═══ PASSAGE SHOWN ═══
The proliferation of interrelated NERC standards has encouraged a spirit of communication, collaboration and cooperation across internal utility departments, requiring a corporate community approach that emphasizes a culture of teamwork and safety for ultimate compliance success.

Interrelationships Between NERC Standards

A good portion of NERC Standards (and corresponding standard requirements) are interrelated either directly or indirectly. There are standard requirement outputs that serve as inputs into other standard requirements or depend on deliverables from them. Examples of compliance tie-ins include:

Interrelationships Between NERC Standards

When drafting your operating policies, along with NERC Audit Readiness documentation (like RSAWs), compliance stakeholders should contemplate these internal links when preparing for any future Regional Entity (RE) engagements. This would be an optimal time to formally integrate the objective QA/QC document reviews from the leaders in the other impacted departments. It clearly demonstrates to auditors that there is an intentional effort to breakdown operational silos and encourage compliance awareness across corporate boundaries. Furthermore, the better that individual contributors understand the importance of their work output within the broader context of overall NERC compliance, the more likely that they are to become more focused on the quality of their work.

There are many positive outcomes when stakeholders have an improved sense of their NERC compliance awareness, including:

  • Mitigating repeat violations and unforced compliance errors. This creates an overall greater culture of compliance through this community effort and helps to improve an entity’s NERC compliance reputation with their Regulators.
═══ INFORMATION GIVEN ═══
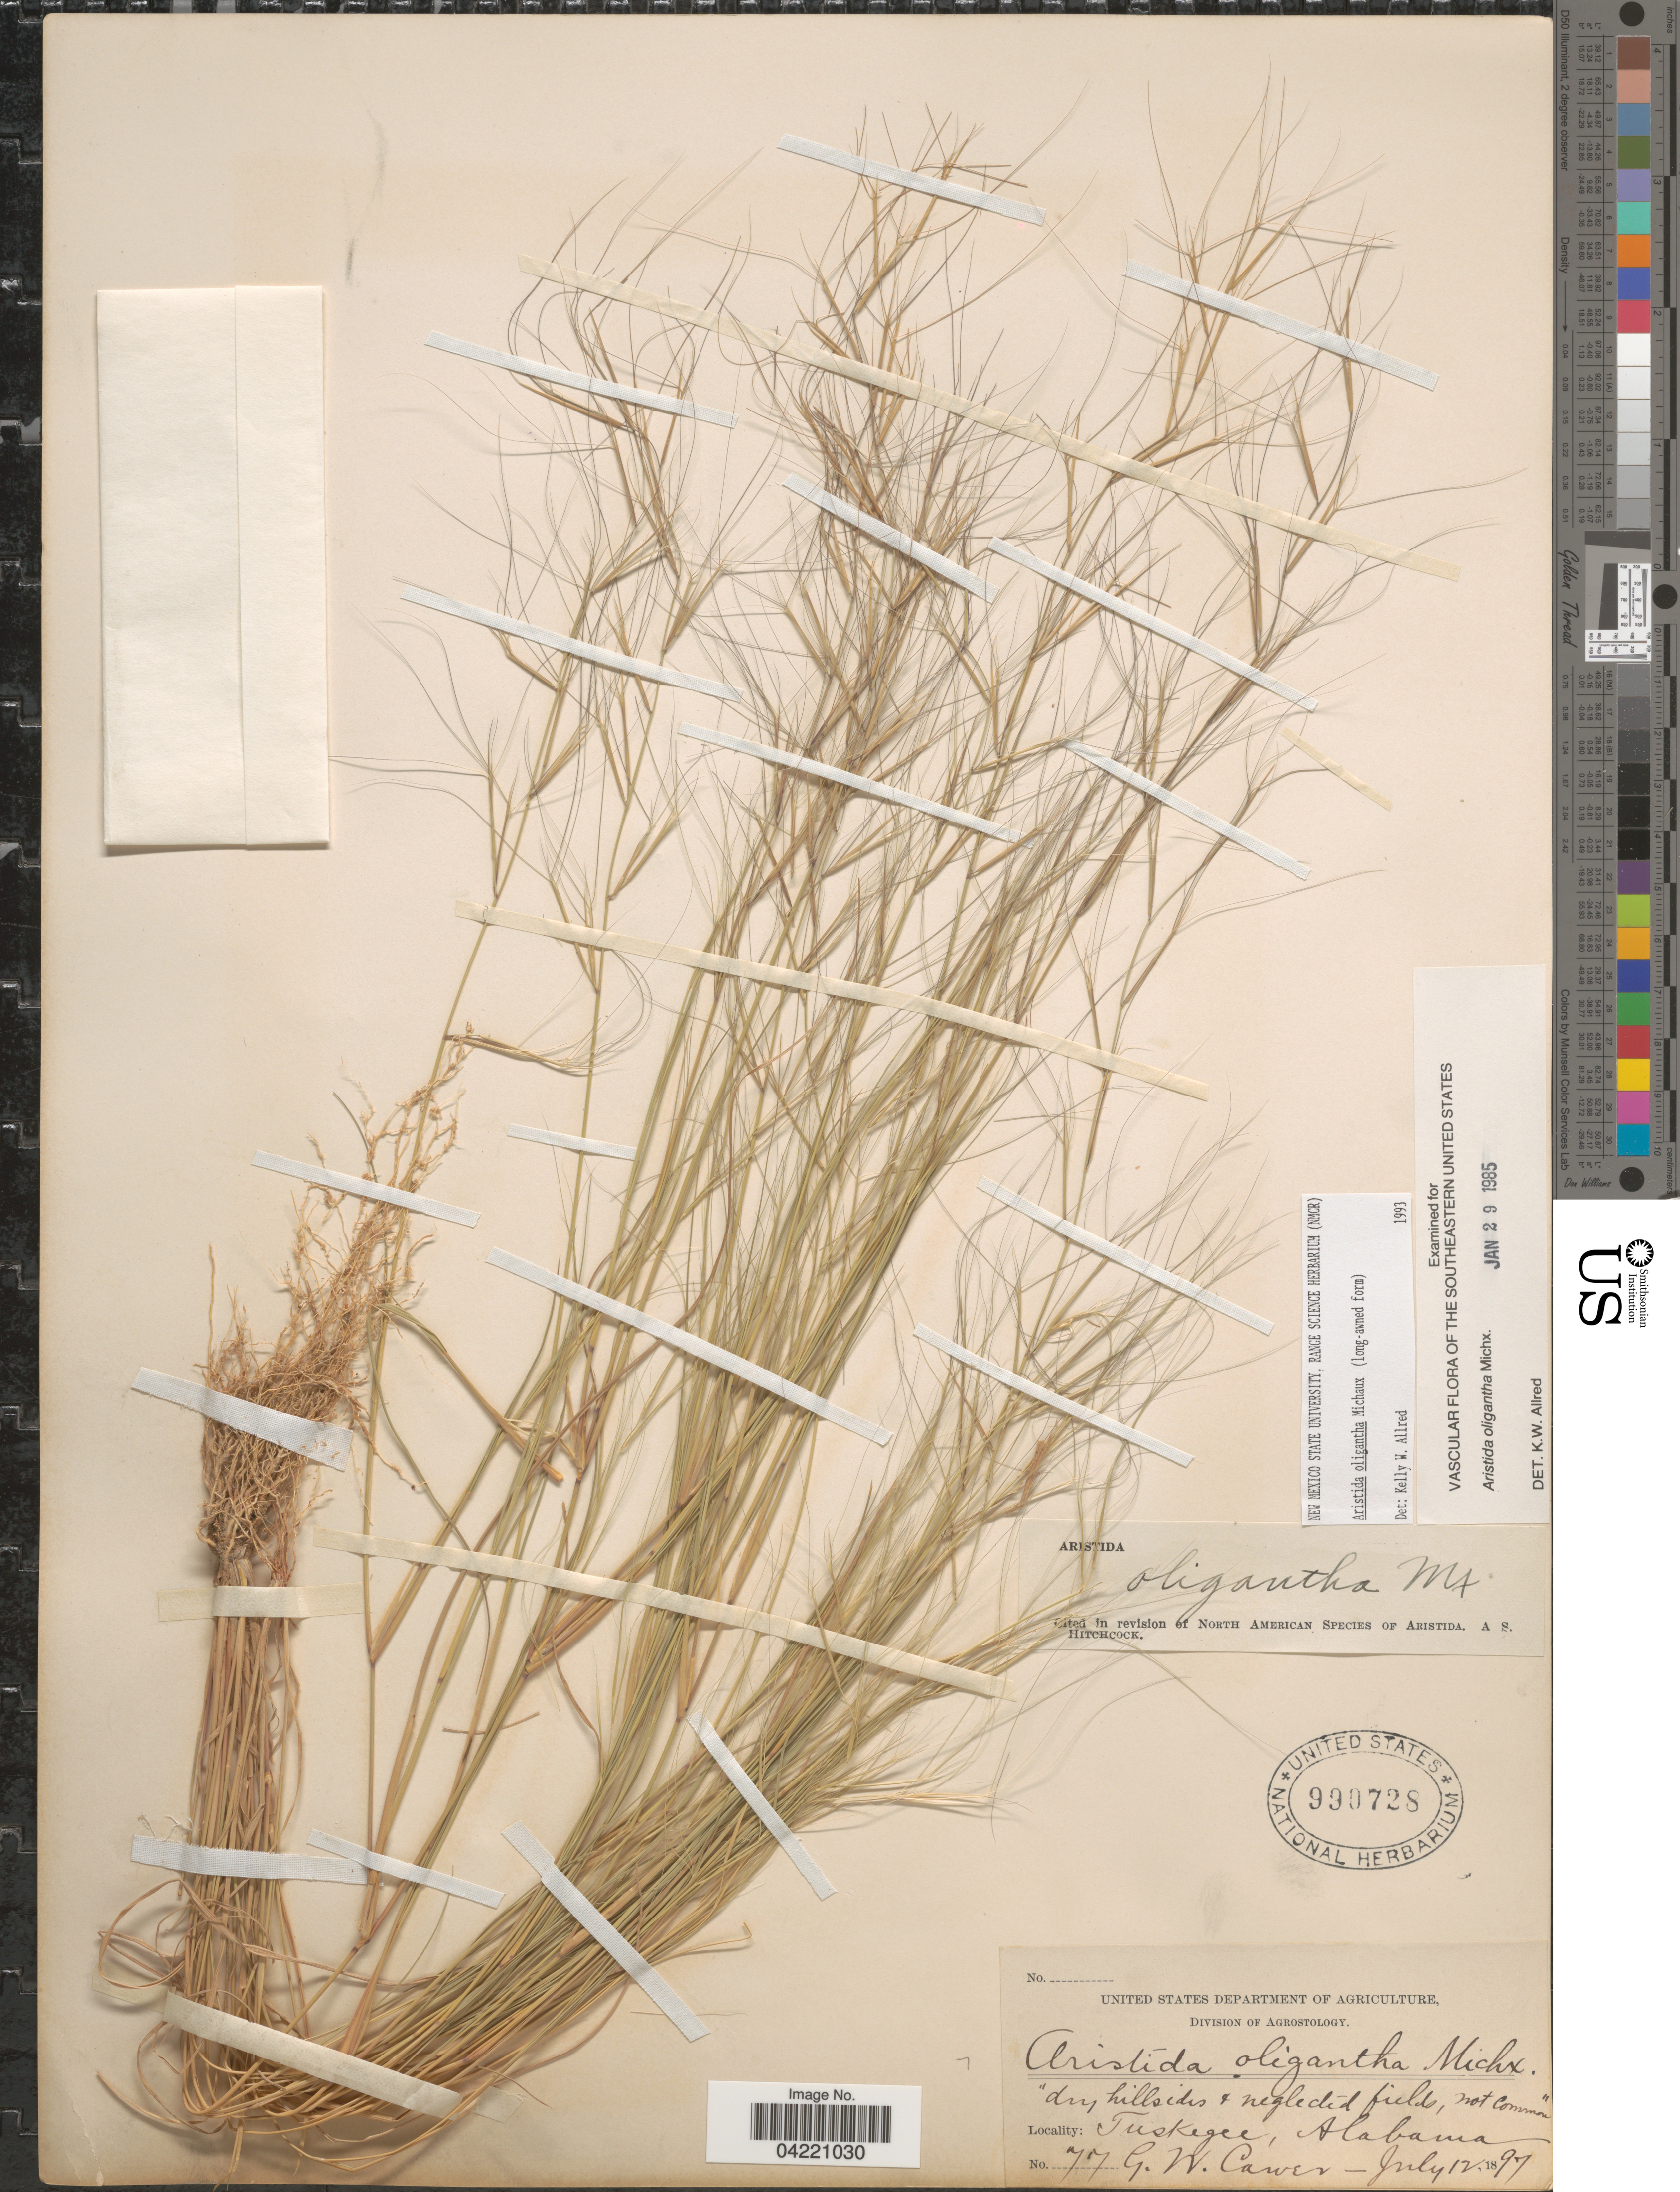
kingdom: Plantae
═══
═══ INFORMATION GIVEN ═══
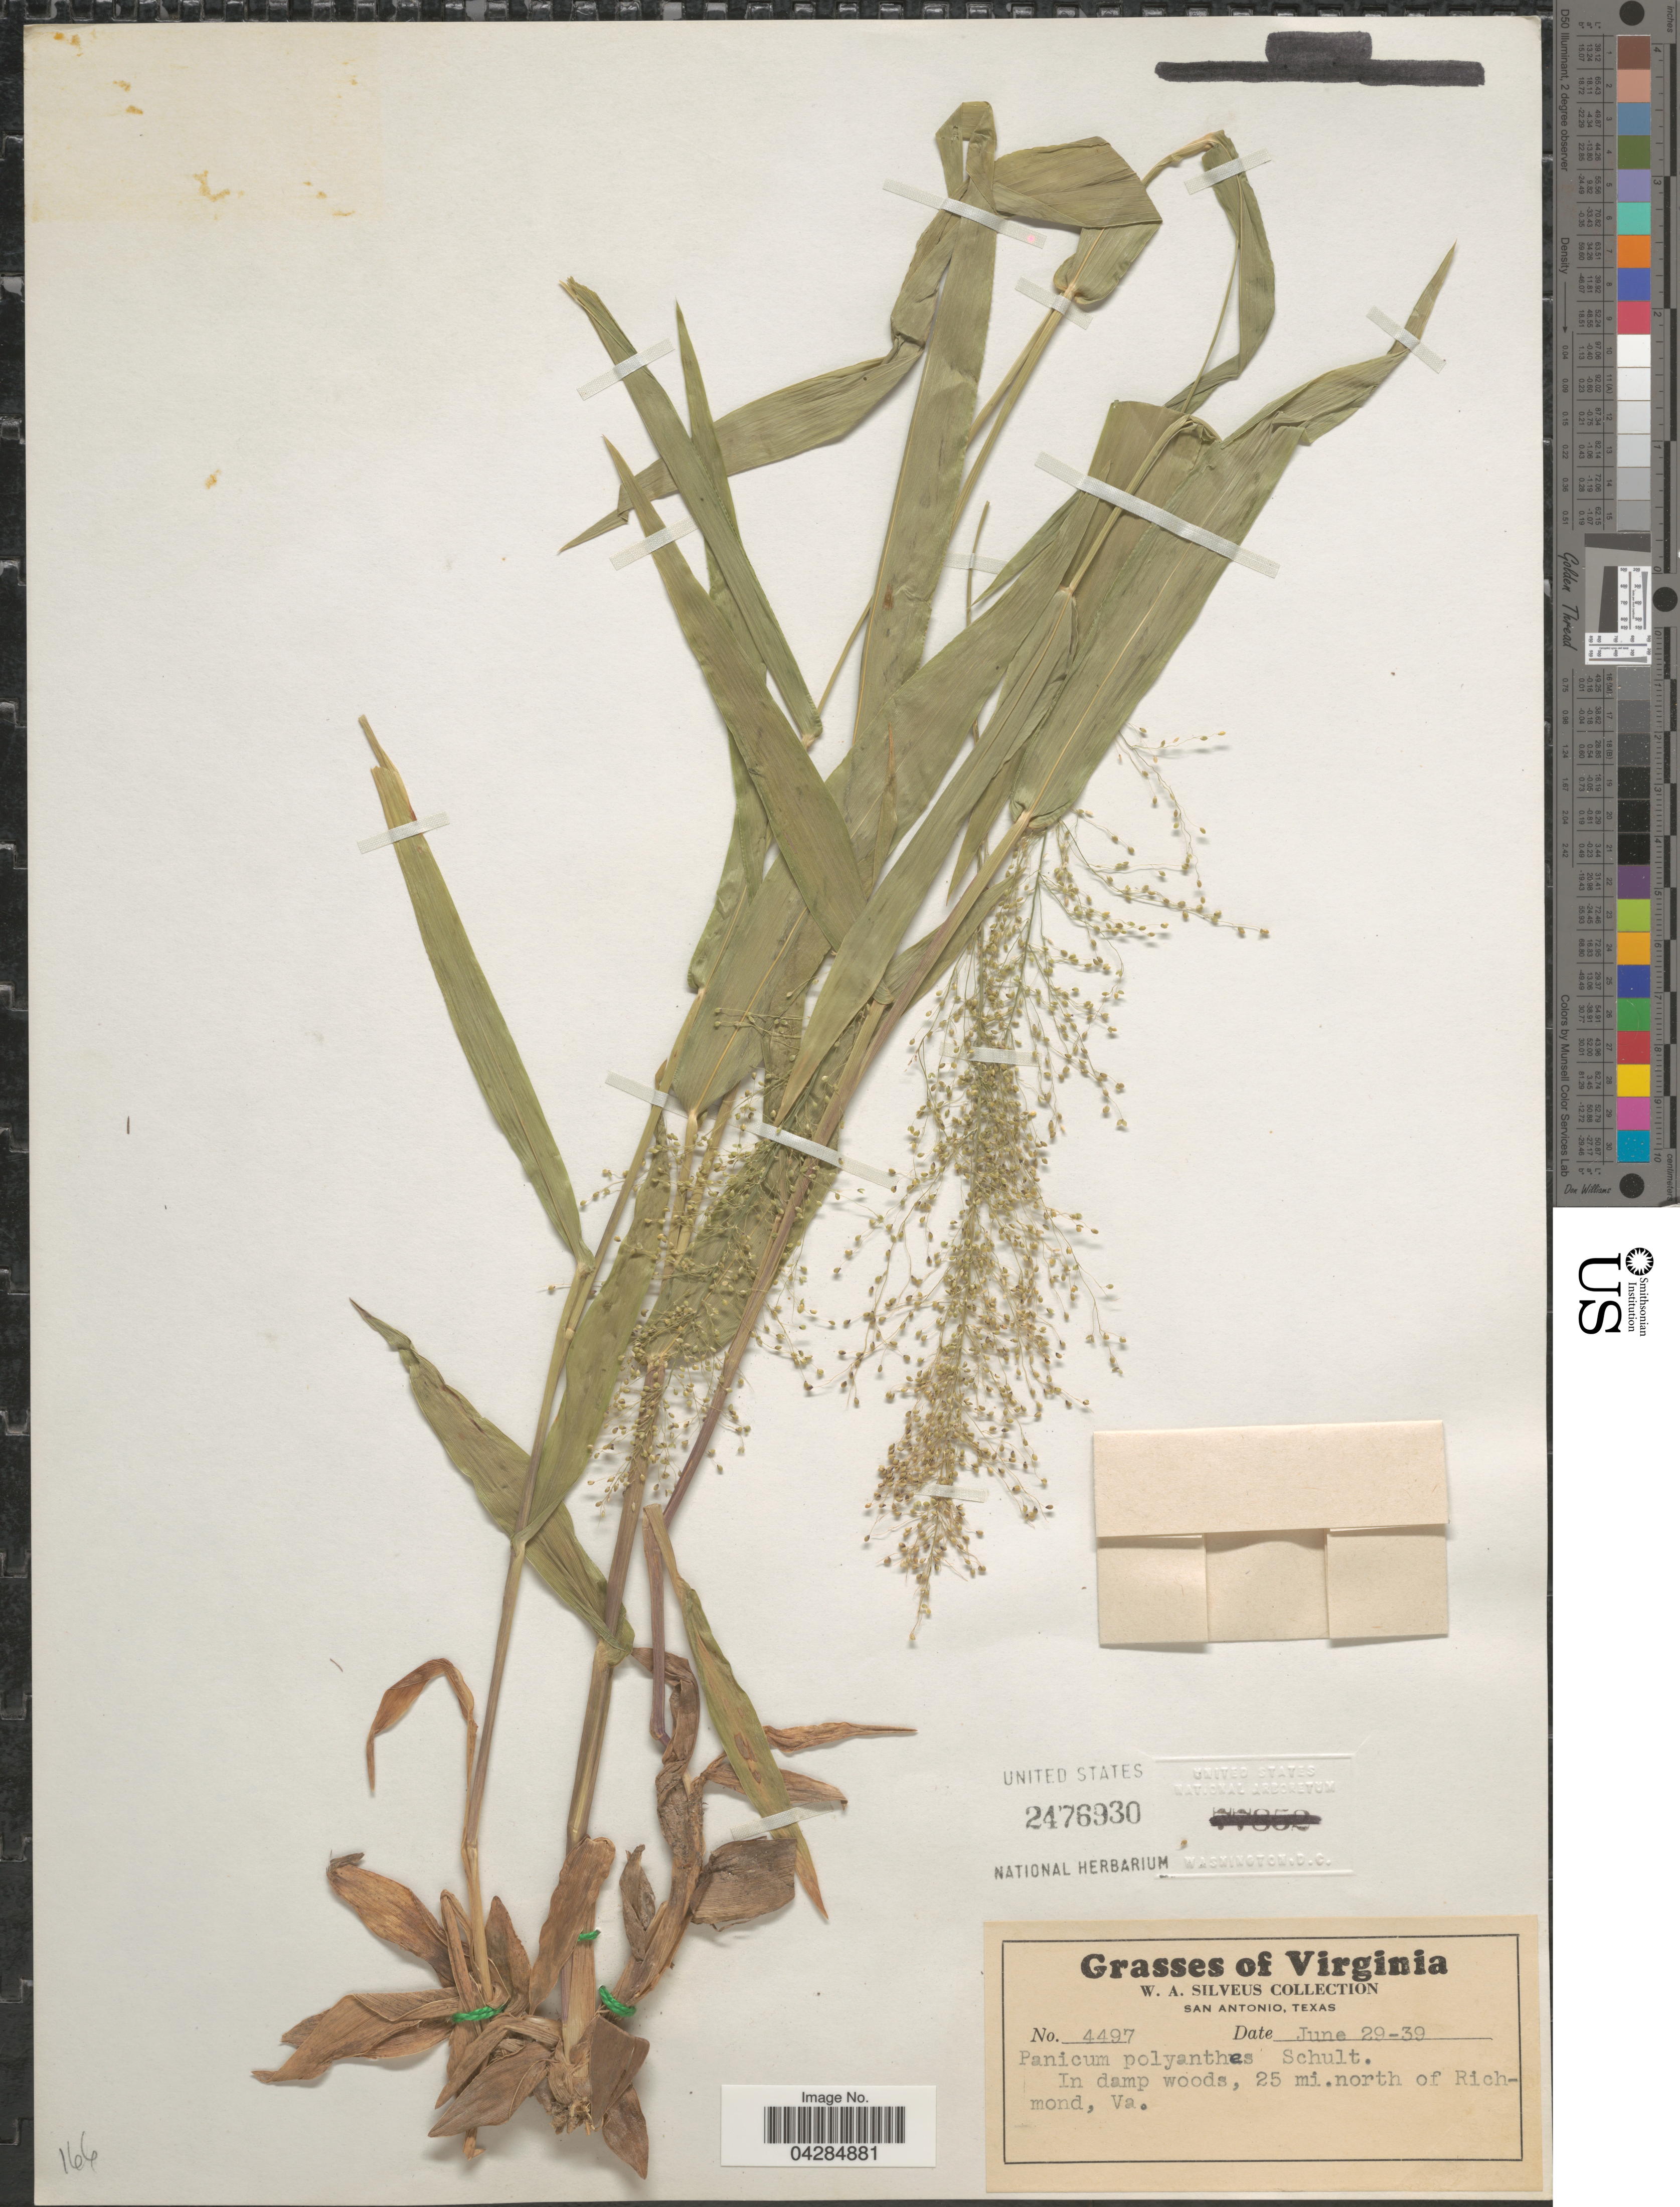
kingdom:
═══
> _EXERCISE BRIEF_: Restate word for word the portion of the NERC compliance passage starting with "The proliferation of" and going on through "ultimate compliance success.".

> _RESULT FOR THIS EXERCISE_:
The proliferation of interrelated NERC standards has encouraged a spirit of communication, collaboration and cooperation across internal utility departments, requiring a corporate community approach that emphasizes a culture of teamwork and safety for ultimate compliance success.